WHAT TO WORK ON ::
1) According to the cutting board article, what does washing both sides of a wooden cutting board accomplish?
2) Decide whether each statement agrees with the cutting board article. Answer yes or no, and quote the words from the article that decide it.
(a) Wooden cutting boards dull knife blades faster than boards made of other materials.
(b) A wooden cutting board should never be put in the dishwasher.
(c) Wooden cutting boards take less effort to keep clean than plastic ones.
3) List every quality or benefit of wooden cutting boards named in the first three sentences of the cutting board article.

SOURCE PASSAGE ::

Why You Should Clean Wood Cutting Boards On Both Sides

Between providing a stable cutting surface and saving your counters from scratches, wooden cutting boards are the unassuming yet crucial backbone of countless kitchens. Along with their naturally appealing aesthetic, wooden cutting boards are also incredibly durable. Despite their durability, these kitchen tools are also easy on knife blades, and won't dull them as fast as cutting boards made of other materials. Whether you're chopping up scores of fruits and veggies or carving up a hunk of steak, a good wooden cutting board can last you for years, but only if you take care to keep both sides in tip-top shape.


Regular maintenance of wooden cutting boards, which includes cleaning and oiling them, can help to preserve their longevity. Additionally, a clean cutting board is crucial to prevent cross-contamination between raw ingredients and ensure food safety. This is why it's important to learn how to clean your wooden cutting board properly. This includes giving both the front and back a thorough scrub to help preserve the integrity of the wood and to make sure it is completely sanitized.

Cleaning both sides prevents damage and contamination

The downside to wooden cutting boards is that they take a bit more elbow grease to keep clean compared to their plastic counterparts. Because the wood can become warped and uneven (which can render the board impossible to cut on), you should never put the cutting board into the dishwasher or submerge it in water in any way. While it may seem counterintuitive, this is also why you should take care to wash both sides of the board. Doing so will ensure that the entire thing dries at the same rate, which should minimize warping. Otherwise, one side of the board may become damaged after repeated washing.

PROVIDED RECORDS ::

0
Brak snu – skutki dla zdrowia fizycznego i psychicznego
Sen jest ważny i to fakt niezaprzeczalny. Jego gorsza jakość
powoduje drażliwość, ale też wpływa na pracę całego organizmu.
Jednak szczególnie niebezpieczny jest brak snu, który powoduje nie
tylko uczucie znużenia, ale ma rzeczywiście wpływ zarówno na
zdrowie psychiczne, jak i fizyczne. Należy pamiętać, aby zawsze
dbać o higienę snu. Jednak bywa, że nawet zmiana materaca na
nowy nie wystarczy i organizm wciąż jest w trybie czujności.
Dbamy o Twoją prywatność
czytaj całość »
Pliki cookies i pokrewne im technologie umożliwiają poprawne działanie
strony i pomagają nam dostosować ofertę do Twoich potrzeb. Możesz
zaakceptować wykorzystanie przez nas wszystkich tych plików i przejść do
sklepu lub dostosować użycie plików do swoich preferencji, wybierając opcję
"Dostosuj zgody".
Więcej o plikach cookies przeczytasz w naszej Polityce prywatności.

ANSWERS TO THE PROBLEMS ::
1) It makes the entire board dry at the same rate, which should minimize warping.

2)
(a) No: "won't dull them as fast as cutting boards made of other materials"
(b) Yes: "you should never put the cutting board into the dishwasher or submerge it in water in any way"
(c) No: "take a bit more elbow grease to keep clean compared to their plastic counterparts"

3)
- They provide a stable cutting surface.
- They save counters from scratches.
- They have a naturally appealing aesthetic.
- They are incredibly durable.
- They are easy on knife blades.